[Supplied entries]

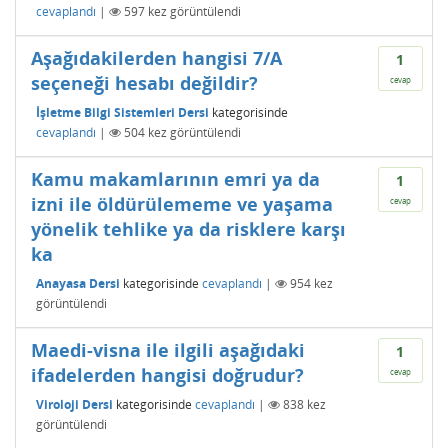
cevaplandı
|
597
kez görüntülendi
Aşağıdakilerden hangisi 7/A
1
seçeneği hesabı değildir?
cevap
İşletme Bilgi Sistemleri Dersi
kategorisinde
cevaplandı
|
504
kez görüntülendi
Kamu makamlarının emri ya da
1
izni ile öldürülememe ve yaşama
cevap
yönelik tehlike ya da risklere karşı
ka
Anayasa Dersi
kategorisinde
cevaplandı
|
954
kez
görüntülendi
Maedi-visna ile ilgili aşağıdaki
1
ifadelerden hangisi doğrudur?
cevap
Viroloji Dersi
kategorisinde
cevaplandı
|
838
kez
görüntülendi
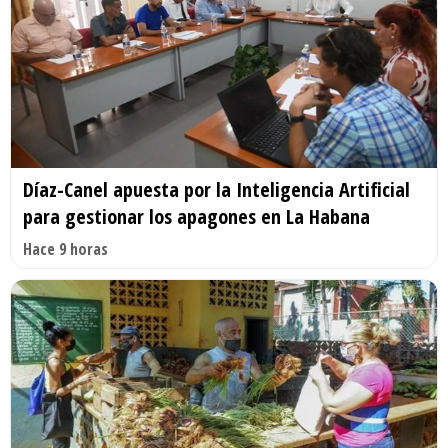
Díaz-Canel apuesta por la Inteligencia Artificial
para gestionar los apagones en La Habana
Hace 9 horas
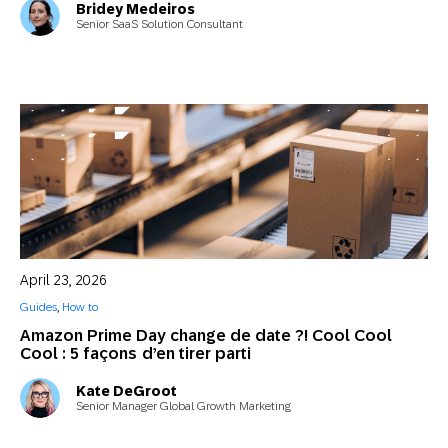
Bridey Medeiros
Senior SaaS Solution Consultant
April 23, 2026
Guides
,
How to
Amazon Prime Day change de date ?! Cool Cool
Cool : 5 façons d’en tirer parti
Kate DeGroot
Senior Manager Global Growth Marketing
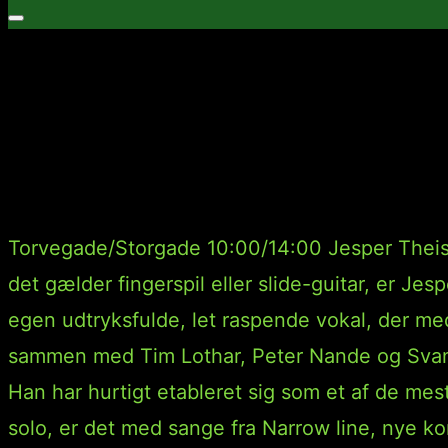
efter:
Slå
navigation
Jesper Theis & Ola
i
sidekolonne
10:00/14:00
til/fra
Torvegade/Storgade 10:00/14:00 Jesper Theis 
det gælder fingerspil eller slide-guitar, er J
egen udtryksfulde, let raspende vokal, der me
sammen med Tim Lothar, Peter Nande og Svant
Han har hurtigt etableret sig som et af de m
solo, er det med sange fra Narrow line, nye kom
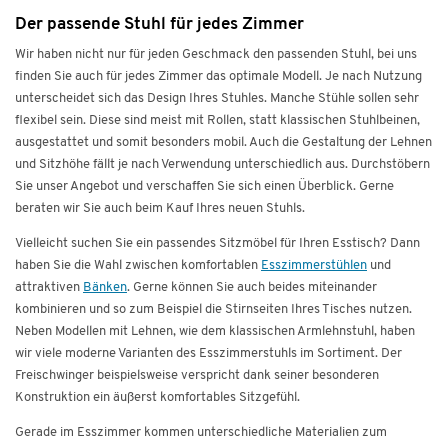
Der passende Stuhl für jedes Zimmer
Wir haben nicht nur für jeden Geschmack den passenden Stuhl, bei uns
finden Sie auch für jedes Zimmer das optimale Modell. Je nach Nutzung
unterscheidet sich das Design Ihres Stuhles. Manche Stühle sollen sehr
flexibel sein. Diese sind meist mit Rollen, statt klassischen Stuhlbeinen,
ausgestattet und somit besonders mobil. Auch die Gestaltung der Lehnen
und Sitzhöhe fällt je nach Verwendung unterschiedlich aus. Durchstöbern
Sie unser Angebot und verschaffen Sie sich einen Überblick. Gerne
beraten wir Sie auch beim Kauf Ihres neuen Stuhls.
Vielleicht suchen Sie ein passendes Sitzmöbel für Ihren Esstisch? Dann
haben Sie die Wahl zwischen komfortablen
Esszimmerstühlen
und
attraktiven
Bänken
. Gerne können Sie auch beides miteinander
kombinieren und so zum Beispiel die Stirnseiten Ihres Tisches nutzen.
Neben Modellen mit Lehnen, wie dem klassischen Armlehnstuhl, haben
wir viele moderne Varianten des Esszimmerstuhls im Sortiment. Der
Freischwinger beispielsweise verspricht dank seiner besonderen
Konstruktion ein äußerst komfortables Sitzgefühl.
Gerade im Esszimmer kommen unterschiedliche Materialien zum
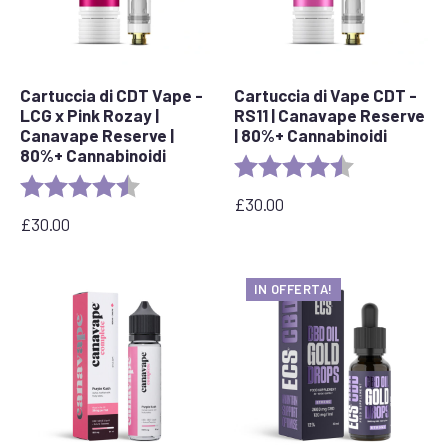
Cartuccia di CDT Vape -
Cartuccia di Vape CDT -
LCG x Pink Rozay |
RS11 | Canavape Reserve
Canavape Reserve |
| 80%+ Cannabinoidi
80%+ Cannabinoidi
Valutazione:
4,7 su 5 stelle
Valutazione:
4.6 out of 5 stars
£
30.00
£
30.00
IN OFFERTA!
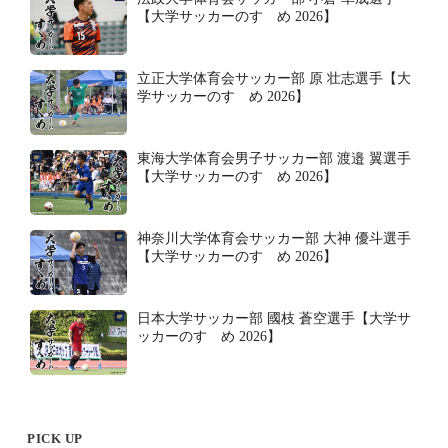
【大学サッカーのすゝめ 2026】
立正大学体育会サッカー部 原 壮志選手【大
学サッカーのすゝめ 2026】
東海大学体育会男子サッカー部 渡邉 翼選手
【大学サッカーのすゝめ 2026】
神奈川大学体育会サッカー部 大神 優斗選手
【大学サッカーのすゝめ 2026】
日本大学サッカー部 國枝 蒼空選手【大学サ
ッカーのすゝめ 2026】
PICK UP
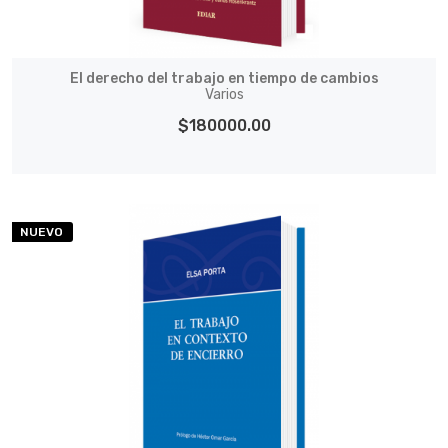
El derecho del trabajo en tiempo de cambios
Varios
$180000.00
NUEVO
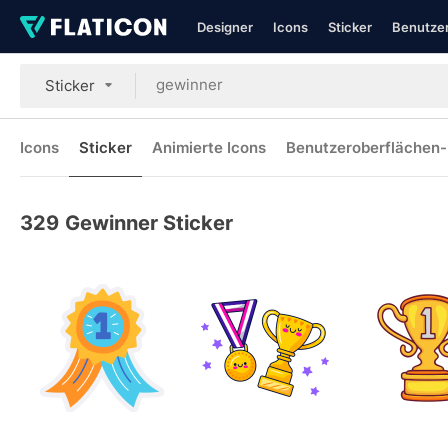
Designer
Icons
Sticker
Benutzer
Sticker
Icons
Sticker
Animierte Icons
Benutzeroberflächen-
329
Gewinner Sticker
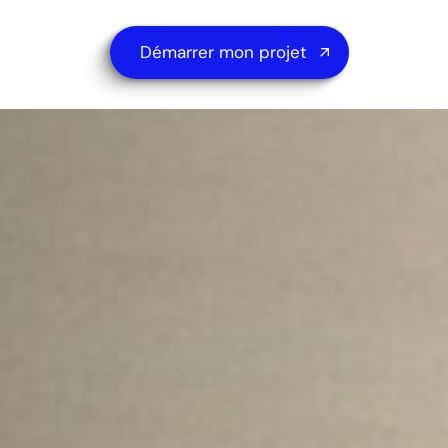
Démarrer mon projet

[/Supplied entries]
[Supplied entries]

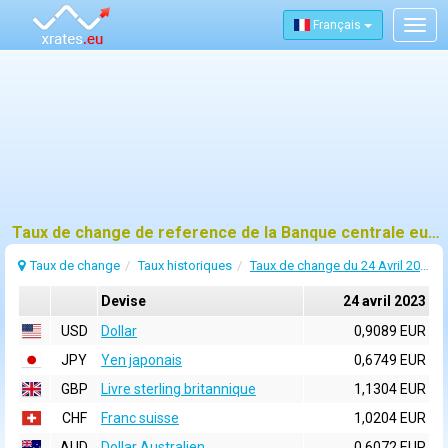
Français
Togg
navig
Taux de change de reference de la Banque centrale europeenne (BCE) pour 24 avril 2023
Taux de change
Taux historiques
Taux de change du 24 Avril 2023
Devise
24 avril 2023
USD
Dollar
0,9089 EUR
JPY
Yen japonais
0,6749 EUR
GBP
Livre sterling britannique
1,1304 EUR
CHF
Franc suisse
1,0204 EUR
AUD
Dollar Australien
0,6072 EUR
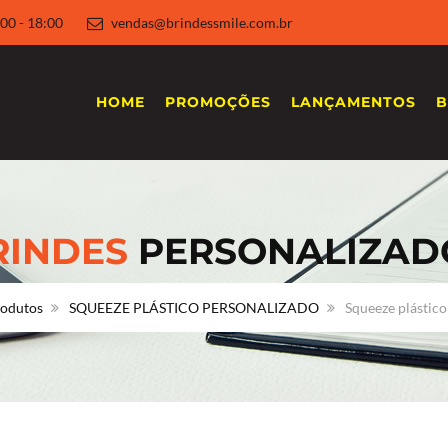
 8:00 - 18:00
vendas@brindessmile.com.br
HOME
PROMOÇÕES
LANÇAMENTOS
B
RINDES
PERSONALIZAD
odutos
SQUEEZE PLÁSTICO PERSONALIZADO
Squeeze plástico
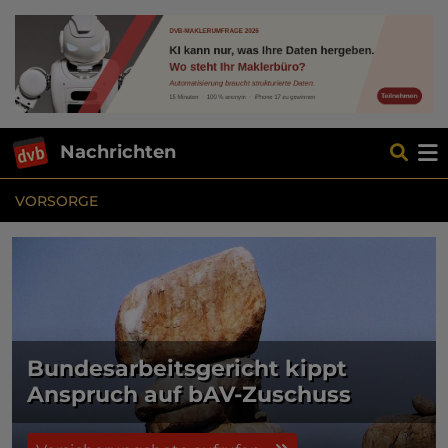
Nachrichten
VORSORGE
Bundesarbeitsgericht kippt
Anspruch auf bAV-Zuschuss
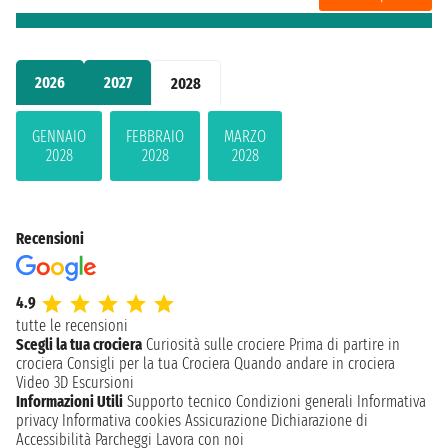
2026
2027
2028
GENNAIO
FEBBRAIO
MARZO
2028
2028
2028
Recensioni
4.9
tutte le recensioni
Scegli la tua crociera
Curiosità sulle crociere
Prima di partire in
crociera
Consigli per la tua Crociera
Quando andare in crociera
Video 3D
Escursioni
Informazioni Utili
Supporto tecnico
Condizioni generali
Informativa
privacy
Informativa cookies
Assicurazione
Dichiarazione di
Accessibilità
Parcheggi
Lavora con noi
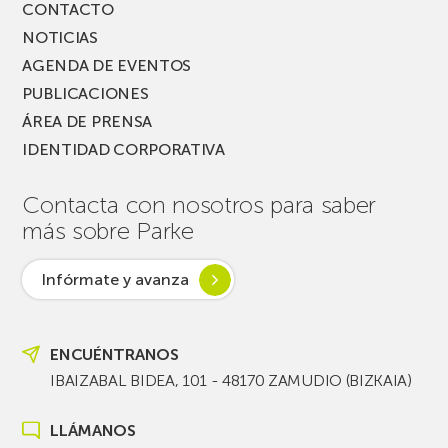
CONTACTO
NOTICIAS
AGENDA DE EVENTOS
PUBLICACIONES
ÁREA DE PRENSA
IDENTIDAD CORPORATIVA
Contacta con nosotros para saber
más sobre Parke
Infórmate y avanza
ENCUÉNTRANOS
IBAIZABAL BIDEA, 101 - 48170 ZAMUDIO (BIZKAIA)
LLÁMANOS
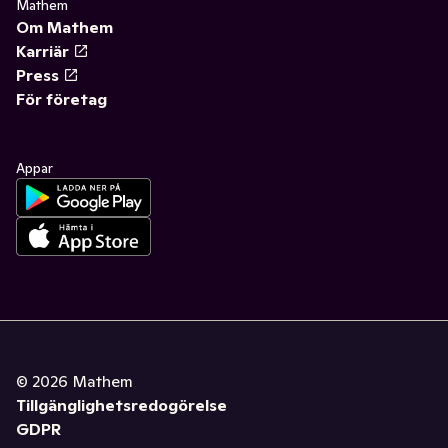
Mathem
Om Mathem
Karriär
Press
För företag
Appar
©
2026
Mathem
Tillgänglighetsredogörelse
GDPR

[/Supplied entries]

#### [Assignment]
Copy out exactly the material that runs from the line with "Cool : 5 façons d’en tirer parti" to the line with "Han har hurtigt etableret sig som et af de m", ends included, and leave the pictures behind.

#### [Answer for this exercise]
Cool : 5 façons d’en tirer parti
Kate DeGroot
Senior Manager Global Growth Marketing
efter:
Slå
navigation
Jesper Theis & Ola
i
sidekolonne
10:00/14:00
til/fra
Torvegade/Storgade 10:00/14:00 Jesper Theis 
det gælder fingerspil eller slide-guitar, er J
egen udtryksfulde, let raspende vokal, der me
sammen med Tim Lothar, Peter Nande og Svant
Han har hurtigt etableret sig som et af de m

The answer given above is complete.